И я знаю, что не от своих обид, нет. Она плачет обо мне, о моём детстве, душевных изъянах и лишениях, она плачет о самом большом желании мальчишки Эштона — иметь настоящего, живого отца. Такого, который по вечерам приходит домой с работы, читает новости и играет с сыном партию в шахматы. Того, который научит играть в футбол и разберётся с учителем, задвинувшим талант его ребёнка из-за личной неприязни. Того, который первым узнает о понравившейся девчонке. Он выручит, поможет, укажет правильный путь. Он всегда будет рядом. Он будет всегда.
Мне легче. Определённо, мой змий ослабел и начинает сдавать позиции. Но радости от победы нет, в душе тоска и уныние. И только девушка с каштановым каре, бесконечно маячащая перед моим носом, не даёт провалиться в болото, имя которому депрессия.
— Спасибо, что возишься со мной. Это подвиг, — благодарю её.
— Ерунда это, а не подвиг, уж поверь. Ничего даже приближённого!
— Ты столько времени и сил на меня тратишь!
— Время — да, самая большая потеря, — признаётся, смеясь. — Вот я неделю своего отпуска на тебя трачу, это — действительно, жертва! — тычет в меня своей ложкой, перепачканной йогуртом.
Потом кладёт себе в рот ещё одну, съедает её, и по серьёзности и глубокой осмысленности взгляда, внезапно обращённого на меня, я понимаю, что сейчас она скажет нечто важное:
— Подвиг однажды совершила моя мать. Настоящий, жертвенный, жестокий: три месяца своей жизни отдала человеку, который, по сути, никем для неё не был. Три месяца выхаживала его, прошла с ним через ад. Но подвиг её не в действиях и поступках, а в той боли, на какую добровольно себя обрекла: она любила его, а он медленно умирал почти на её руках. Я не уверена, что смогла бы вынести подобное. Отец не раз рассказывал мне об этом, и для него те три месяца — отдельная жизнь в жизни. Эталон.
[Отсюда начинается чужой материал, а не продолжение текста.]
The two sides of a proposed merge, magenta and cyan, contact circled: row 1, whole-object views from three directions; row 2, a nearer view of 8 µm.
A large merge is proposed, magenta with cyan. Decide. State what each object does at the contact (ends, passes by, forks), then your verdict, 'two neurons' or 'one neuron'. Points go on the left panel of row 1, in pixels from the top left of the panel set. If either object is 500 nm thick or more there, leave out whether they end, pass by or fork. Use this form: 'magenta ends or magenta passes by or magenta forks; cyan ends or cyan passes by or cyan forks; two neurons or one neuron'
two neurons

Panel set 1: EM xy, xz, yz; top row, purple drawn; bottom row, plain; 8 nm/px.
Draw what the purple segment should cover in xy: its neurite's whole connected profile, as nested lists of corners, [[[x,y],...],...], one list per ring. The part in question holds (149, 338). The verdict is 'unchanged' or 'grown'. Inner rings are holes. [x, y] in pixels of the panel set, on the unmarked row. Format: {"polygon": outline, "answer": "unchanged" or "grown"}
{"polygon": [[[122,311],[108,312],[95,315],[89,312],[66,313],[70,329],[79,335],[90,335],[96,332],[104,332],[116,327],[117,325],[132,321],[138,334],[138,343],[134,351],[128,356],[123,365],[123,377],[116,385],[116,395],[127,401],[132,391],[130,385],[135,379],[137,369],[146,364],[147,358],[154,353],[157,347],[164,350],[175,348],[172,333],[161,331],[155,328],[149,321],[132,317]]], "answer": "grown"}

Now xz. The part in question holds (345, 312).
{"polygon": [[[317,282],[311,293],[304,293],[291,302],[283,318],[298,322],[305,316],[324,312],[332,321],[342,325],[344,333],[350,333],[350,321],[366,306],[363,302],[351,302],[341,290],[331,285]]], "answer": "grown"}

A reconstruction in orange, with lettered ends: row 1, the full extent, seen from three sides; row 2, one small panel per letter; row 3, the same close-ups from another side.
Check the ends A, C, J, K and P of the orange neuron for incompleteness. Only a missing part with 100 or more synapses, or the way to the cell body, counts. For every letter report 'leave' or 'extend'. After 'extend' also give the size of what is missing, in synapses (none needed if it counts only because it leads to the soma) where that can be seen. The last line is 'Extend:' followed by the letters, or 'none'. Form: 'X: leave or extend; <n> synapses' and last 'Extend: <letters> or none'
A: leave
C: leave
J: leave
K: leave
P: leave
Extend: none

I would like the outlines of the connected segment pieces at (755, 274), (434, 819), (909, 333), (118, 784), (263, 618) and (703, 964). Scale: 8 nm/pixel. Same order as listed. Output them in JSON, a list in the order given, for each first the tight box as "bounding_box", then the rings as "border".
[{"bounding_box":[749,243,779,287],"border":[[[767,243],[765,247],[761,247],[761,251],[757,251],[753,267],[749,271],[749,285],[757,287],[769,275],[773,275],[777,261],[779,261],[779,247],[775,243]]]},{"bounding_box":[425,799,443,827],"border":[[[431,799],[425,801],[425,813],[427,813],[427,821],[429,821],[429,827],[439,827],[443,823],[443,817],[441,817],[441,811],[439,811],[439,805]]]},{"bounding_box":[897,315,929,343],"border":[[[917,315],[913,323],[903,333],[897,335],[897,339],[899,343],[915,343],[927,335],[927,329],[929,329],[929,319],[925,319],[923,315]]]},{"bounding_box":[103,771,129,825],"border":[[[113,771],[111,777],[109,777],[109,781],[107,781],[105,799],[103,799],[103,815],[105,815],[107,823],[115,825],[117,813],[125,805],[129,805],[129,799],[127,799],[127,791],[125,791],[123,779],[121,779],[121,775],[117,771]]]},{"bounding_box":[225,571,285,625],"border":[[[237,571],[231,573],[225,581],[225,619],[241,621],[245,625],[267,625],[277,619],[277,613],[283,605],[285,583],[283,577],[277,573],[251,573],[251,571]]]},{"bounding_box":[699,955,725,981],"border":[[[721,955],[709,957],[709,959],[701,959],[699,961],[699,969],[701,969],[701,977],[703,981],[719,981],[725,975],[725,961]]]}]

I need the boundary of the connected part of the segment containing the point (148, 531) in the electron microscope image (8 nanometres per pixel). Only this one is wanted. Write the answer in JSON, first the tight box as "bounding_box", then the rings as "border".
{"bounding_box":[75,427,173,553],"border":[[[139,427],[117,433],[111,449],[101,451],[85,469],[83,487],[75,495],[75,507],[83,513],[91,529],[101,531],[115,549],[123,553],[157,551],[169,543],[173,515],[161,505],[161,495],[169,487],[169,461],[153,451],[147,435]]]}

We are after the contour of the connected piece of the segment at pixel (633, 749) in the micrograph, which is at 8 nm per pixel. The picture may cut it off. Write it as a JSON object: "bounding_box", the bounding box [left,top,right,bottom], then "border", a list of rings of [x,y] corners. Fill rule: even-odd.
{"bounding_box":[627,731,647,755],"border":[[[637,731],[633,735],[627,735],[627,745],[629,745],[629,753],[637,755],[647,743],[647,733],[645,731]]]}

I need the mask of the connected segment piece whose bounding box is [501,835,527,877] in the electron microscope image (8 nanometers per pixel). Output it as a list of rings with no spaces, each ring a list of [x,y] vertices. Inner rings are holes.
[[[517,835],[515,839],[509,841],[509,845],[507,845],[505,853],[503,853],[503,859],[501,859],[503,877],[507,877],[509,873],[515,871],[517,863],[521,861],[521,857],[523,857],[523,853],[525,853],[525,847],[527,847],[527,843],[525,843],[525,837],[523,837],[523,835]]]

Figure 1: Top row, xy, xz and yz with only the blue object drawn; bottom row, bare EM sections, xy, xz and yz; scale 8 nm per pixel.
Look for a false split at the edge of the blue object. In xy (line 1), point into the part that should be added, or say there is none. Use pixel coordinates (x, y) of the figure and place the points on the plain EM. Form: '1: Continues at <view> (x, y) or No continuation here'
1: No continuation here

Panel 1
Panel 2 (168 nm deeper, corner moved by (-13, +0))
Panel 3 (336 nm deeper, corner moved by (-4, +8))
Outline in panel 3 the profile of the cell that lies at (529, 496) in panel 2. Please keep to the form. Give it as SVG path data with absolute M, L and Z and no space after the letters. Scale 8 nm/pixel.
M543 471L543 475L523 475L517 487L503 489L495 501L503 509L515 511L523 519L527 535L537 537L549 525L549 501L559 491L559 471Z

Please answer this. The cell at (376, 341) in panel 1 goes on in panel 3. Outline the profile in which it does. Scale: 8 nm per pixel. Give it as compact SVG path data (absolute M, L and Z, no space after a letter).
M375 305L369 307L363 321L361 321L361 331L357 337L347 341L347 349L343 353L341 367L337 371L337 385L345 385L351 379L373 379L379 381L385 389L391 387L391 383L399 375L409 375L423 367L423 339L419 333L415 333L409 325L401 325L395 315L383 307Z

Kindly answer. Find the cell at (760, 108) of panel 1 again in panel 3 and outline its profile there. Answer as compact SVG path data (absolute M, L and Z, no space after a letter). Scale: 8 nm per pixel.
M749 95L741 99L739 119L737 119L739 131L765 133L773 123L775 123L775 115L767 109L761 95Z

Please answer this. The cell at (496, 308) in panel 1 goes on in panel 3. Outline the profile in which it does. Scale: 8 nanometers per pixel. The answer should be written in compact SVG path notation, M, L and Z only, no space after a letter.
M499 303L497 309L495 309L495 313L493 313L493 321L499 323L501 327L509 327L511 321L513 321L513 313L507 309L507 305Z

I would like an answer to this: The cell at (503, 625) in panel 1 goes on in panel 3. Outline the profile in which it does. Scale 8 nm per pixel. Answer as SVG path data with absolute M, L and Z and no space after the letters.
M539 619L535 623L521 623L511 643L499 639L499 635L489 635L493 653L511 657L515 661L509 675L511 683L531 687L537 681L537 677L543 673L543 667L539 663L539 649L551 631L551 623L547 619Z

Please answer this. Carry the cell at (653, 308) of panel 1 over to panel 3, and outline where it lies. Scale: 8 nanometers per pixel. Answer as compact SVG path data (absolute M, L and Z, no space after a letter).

— Жизнь во время борьбы с раком — эталон?
— Да. Потому что именно в то время они впервые достигли настоящей близости, духовной. Физического между ними не было… и не могло быть.
— Я понимаю, — говорю тихо.
У меня чувство, будто нечаянно провалился в чужую жизнь, чужую судьбу и вижу, чувствую её изнутри.
— Это и в самом деле подвиг, — соглашаюсь.